Als Textprobe hier ein
Auszug aus dem fünfzehnten Kapitel des ersten Bandes „Die Liebesleiden des jungen Ovids – Einzig Corinna" (hier geht es zum →ersten, →zweiten, →dritten, →vierten, →fünften, →sechsten, →siebten, →achten →neunten, →zehnten, →elften, →zwölften, →dreizehnten und →vierzehnten Kapitel).

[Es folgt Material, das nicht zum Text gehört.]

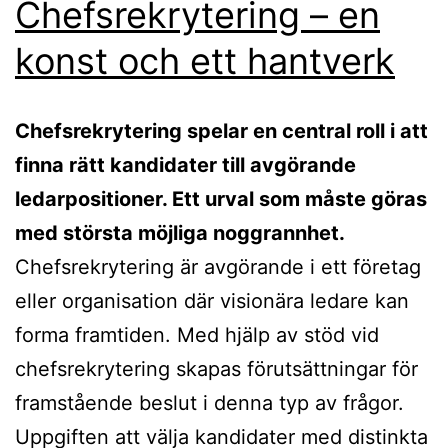
Chefsrekrytering – en
konst och ett hantverk
Chefsrekrytering spelar en central roll i att
finna rätt kandidater till avgörande
ledarpositioner. Ett urval som måste göras
med största möjliga noggrannhet.
Chefsrekrytering är avgörande i ett företag
eller organisation där visionära ledare kan
forma framtiden. Med hjälp av stöd vid
chefsrekrytering skapas förutsättningar för
framstående beslut i denna typ av frågor.
Uppgiften att välja kandidater med distinkta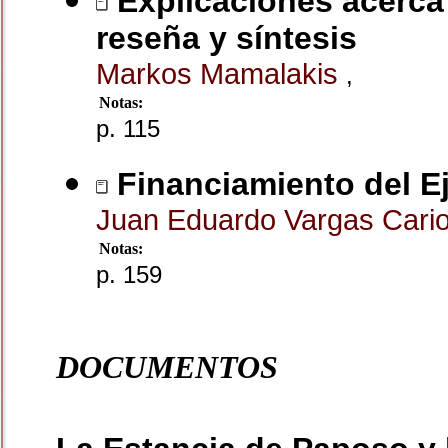
Explicaciones acerca 
reseña y síntesis
Markos Mamalakis
,
Notas:
p. 115
Financiamiento del Ejé
Juan Eduardo Vargas Cari
Notas:
p. 159
DOCUMENTOS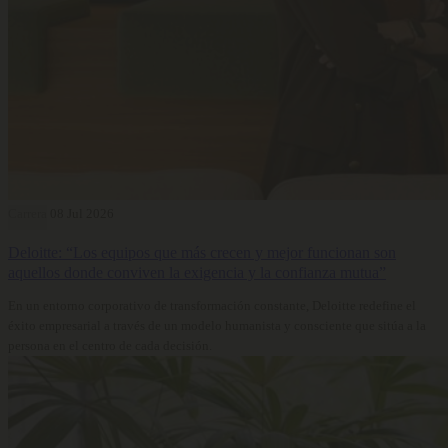
Carrera
08 Jul 2026
Deloitte: “Los equipos que más crecen y mejor funcionan son
aquellos donde conviven la exigencia y la confianza mutua”
En un entorno corporativo de transformación constante, Deloitte redefine el
éxito empresarial a través de un modelo humanista y consciente que sitúa a la
persona en el centro de cada decisión.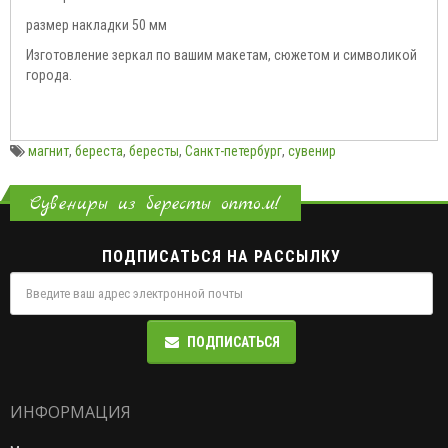
размер накладки 50 мм
Изготовление зеркал по вашим макетам, сюжетом и символикой
города.
магнит
,
береста
,
бересты
,
Санкт-петербург
,
сувенир
Сувениры из бересты оптом!
ПОДПИСАТЬСЯ НА РАССЫЛКУ
ПОДПИСАТЬСЯ
ИНФОРМАЦИЯ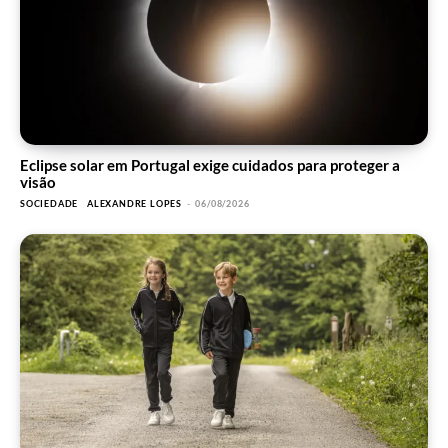
Eclipse solar em Portugal exige cuidados para proteger a
visão
SOCIEDADE
ALEXANDRE LOPES
-
06/08/2026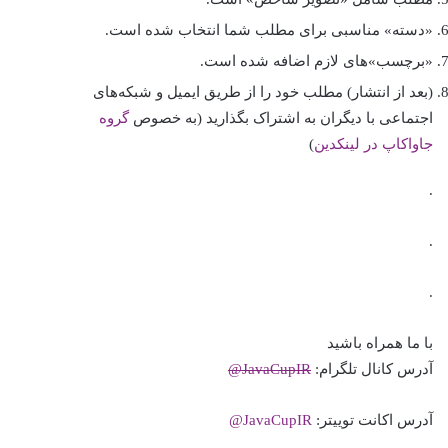
«دسته» مناسبی برای مطلب شما انتخاب شده است.
«برچسب»های لازم اضافه شده است.
(بعد از انتشار) مطلب خود را از طريق ايميل و شبکه‌های
اجتماعی با ديگران به اشتراک بگذاريد (به خصوص
گروه
جاواکاپ در لینکدین
)
.
.
.
با ما همراه باشید
آدرس کانال تلگرام:
JavaCupIR@
آدرس اکانت توییتر:
JavaCupIR@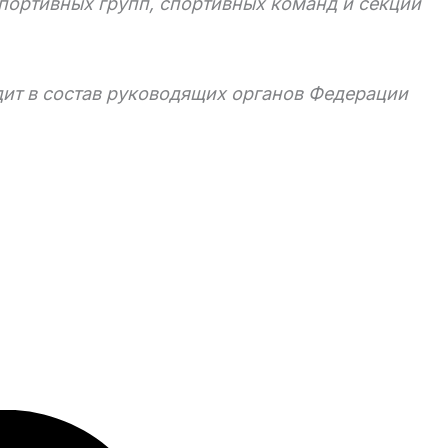
портивных групп, спортивных команд и секций
дит в состав руководящих органов Федерации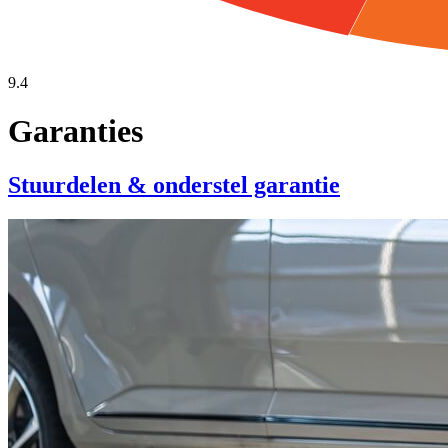
9.4
Garanties
Stuurdelen & onderstel garantie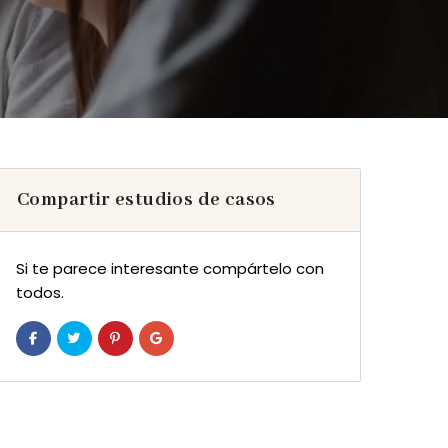
Compartir estudios de casos
Si te parece interesante compártelo con
todos.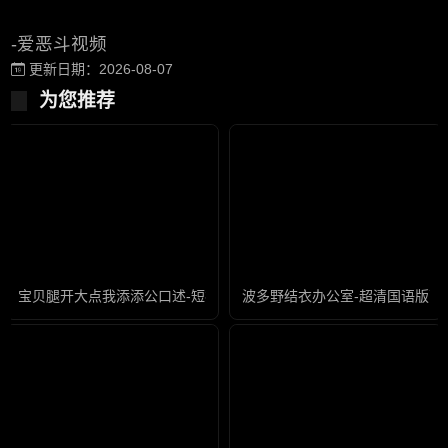
-爱恶斗视频
更新日期：2026-08-07
为您推荐
宝贝腿开大点我添添公口述-短视频在线视频观看
波多野结衣办公室-超清国语版高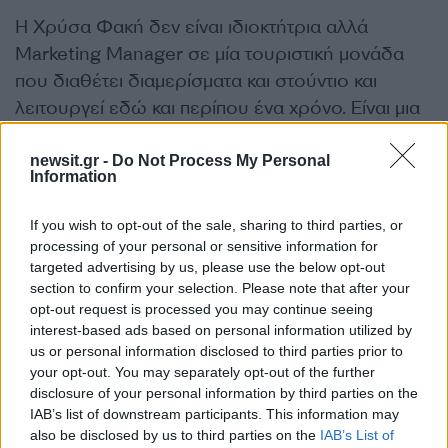
Η Χρύσα Φακή δεν είναι ιδιοκτήτρια αλλά
Marketing Manager σε μία τουριστική μονάδα
που διαθέτει διαμερίσματα και στούντιο και
λειτουργεί εδώ και περίπου ένα χρόνο. Είναι μια
πρόταση για ανθρώπους που επιθυμούν
οικογενειακές αποδράσεις καθώς προσφέρει
newsit.gr -
Do Not Process My Personal
Information
όλα όσα χρειάζεται μια οικογένεια, όλα όσα
δηλαδή διαθέτει ένα σπίτι. Είναι επίσης
If you wish to opt-out of the sale, sharing to third parties, or
κατάλληλο για επαγγελματικά ταξίδια, καθώς
processing of your personal or sensitive information for
βρίσκεται σε πολύ κεντρικό σημείο και
targeted advertising by us, please use the below opt-out
section to confirm your selection. Please note that after your
προσφέρει εύκολη πρόσβαση. Τι είναι αυτό που
opt-out request is processed you may continue seeing
έκανε την 30χρονη Χρύσα να μείνει στη
interest-based ads based on personal information utilized by
Θεσσαλονίκη, παρά τις επαγγελματικές
us or personal information disclosed to third parties prior to
your opt-out. You may separately opt-out of the further
προτάσεις που δέχτηκε από το εξωτερικό; Η
disclosure of your personal information by third parties on the
αγάπη της για τη χώρα και η πίστη της ότι τα
IAB’s list of downstream participants. This information may
πράγματα μπορούν να γίνουν καλύτερα. “Κάποιος
also be disclosed by us to third parties on the
IAB’s List of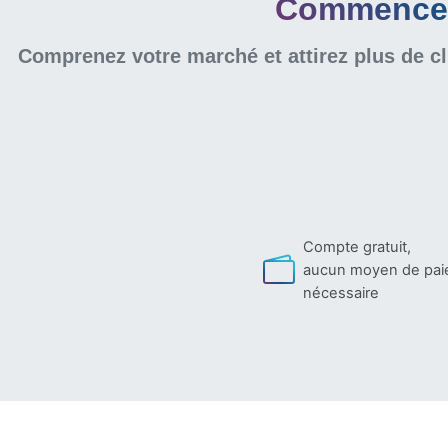
Commencer 
Comprenez votre marché et attirez plus de cl
Compte gratuit,
aucun moyen de pa
nécessaire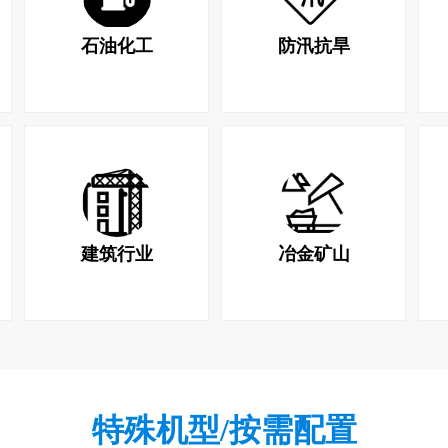
石油化工
防汛抗旱
建筑行业
冶金矿山
特殊机型/按需配置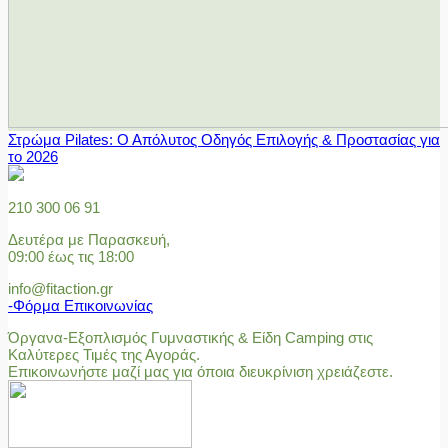
Στρώμα Pilates: Ο Απόλυτος Οδηγός Επιλογής & Προστασίας για
το 2026
210 300 06 91
Δευτέρα με Παρασκευή,
09:00 έως τις 18:00
info@fitaction.gr
-Φόρμα Επικοινωνίας
Όργανα-Εξοπλισμός Γυμναστικής & Είδη Camping στις
Καλύτερες Τιμές της Αγοράς.
Επικοινωνήστε μαζί μας για όποια διευκρίνιση χρειάζεστε.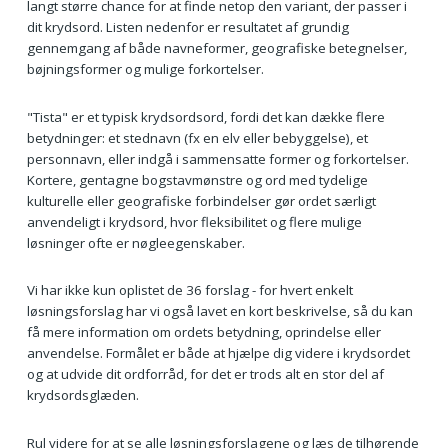
langt større chance for at finde netop den variant, der passer i
dit krydsord. Listen nedenfor er resultatet af grundig
gennemgang af både navneformer, geografiske betegnelser,
bøjningsformer og mulige forkortelser.
"Tista" er et typisk krydsordsord, fordi det kan dække flere
betydninger: et stednavn (fx en elv eller bebyggelse), et
personnavn, eller indgå i sammensatte former og forkortelser.
Kortere, gentagne bogstavmønstre og ord med tydelige
kulturelle eller geografiske forbindelser gør ordet særligt
anvendeligt i krydsord, hvor fleksibilitet og flere mulige
løsninger ofte er nøgleegenskaber.
Vi har ikke kun oplistet de 36 forslag - for hvert enkelt
løsningsforslag har vi også lavet en kort beskrivelse, så du kan
få mere information om ordets betydning, oprindelse eller
anvendelse. Formålet er både at hjælpe dig videre i krydsordet
og at udvide dit ordforråd, for det er trods alt en stor del af
krydsordsglæden.
Rul videre for at se alle løsningsforslagene og læs de tilhørende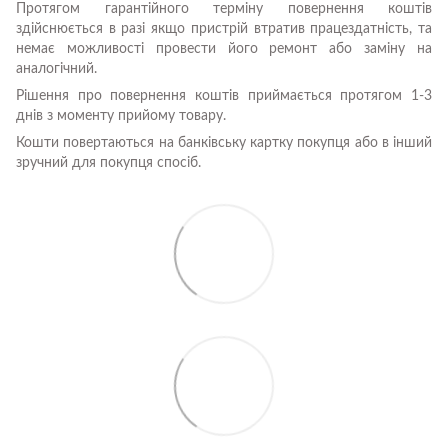
Протягом гарантійного терміну повернення коштів
здійснюється в разі якщо пристрій втратив працездатність, та
немає можливості провести його ремонт або заміну на
аналогічний.
Рішення про повернення коштів приймається протягом 1-3
днів з моменту прийому товару.
Кошти повертаються на банківську картку покупця або в інший
зручний для покупця спосіб.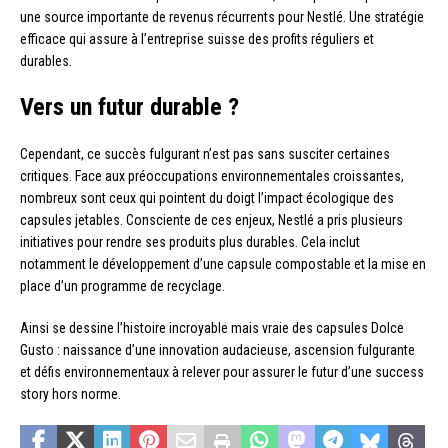
une source importante de revenus récurrents pour Nestlé. Une stratégie
efficace qui assure à l’entreprise suisse des profits réguliers et
durables.
Vers un futur durable ?
Cependant, ce succès fulgurant n’est pas sans susciter certaines
critiques. Face aux préoccupations environnementales croissantes,
nombreux sont ceux qui pointent du doigt l’impact écologique des
capsules jetables. Consciente de ces enjeux, Nestlé a pris plusieurs
initiatives pour rendre ses produits plus durables. Cela inclut
notamment le développement d’une capsule compostable et la mise en
place d’un programme de recyclage.
Ainsi se dessine l’histoire incroyable mais vraie des capsules Dolce
Gusto : naissance d’une innovation audacieuse, ascension fulgurante
et défis environnementaux à relever pour assurer le futur d’une success
story hors norme.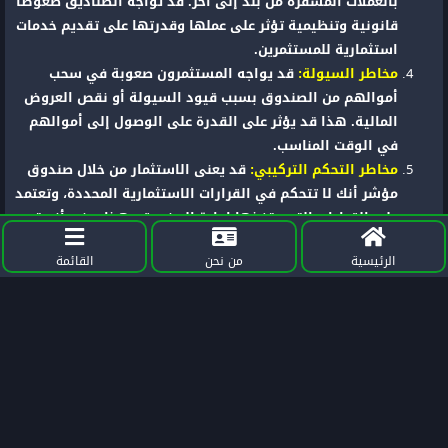
بالعملات المشفرة من بلد إلى آخر. قد تواجه الصناديق ضغوطًا
قانونية وتنظيمية تؤثر على عملها وقدرتها على تقديم خدمات
استثمارية للمستثمرين.
مخاطر السيولة:
قد يواجه المستثمرون صعوبة في سحب
أموالهم من الصندوق بسبب قيود السيولة أو نقص العروض
المالية. هذا قد يؤثر على القدرة على الوصول إلى أموالهم
في الوقت المناسب.
مخاطر التحكم التركيبي:
قد يعنى الاستثمار من خلال صندوق
مؤشر أنك لا تتحكم في القرارات الاستثمارية المحددة، وتعتمد
على القرارات التي يتخذها إدارة الصندوق. هذا يعني أنه قد
يكون لديك قليل من التأثير على كيفية إدارة أموالك.
الرئيسية
من نحن
القائمة
ختاماً عزيزي العميل تعتبر Iconomi منصة مفيدة للمستثمرين الذين
يرغبون في الاستفادة من فوائد الاستثمار في العملات المشفرة دون
الحاجة لمعرفة فنية عميقة أو إدارة المحافظ بشكل فردي. يمكن
للمستثمرين الاستفادة من تجربة فريق الخبراء في Iconomi
واستراتيجياتهم في الاستثمار المشفر لتحقيق أهدافهم المالية.
مشاركة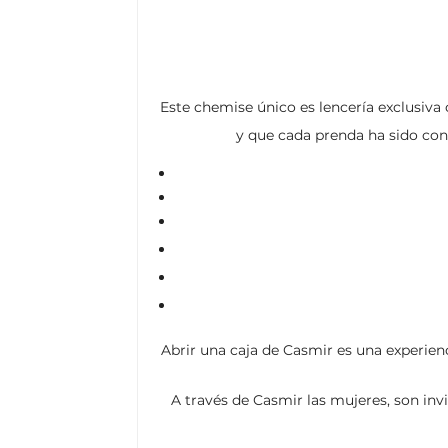
Este chemise único es lencería exclusiva 
y que cada prenda ha sido co
Abrir una caja de Casmir es una experienc
A través de Casmir
las mujeres, son inv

Über Anregungen und Kommentare würde ich mich
freuen!
[… Sulpicia verspricht zu helfen, als Naso Vedius und Titus nicht
loswerden kann. Ihr Eingreifen scheint tatsächlich erfolgreich – zumindest
zunächst…]
Von Vedius war
nichts mehr zu hören und Titus leistete seinen Frontdienst ohne weitere Briefe.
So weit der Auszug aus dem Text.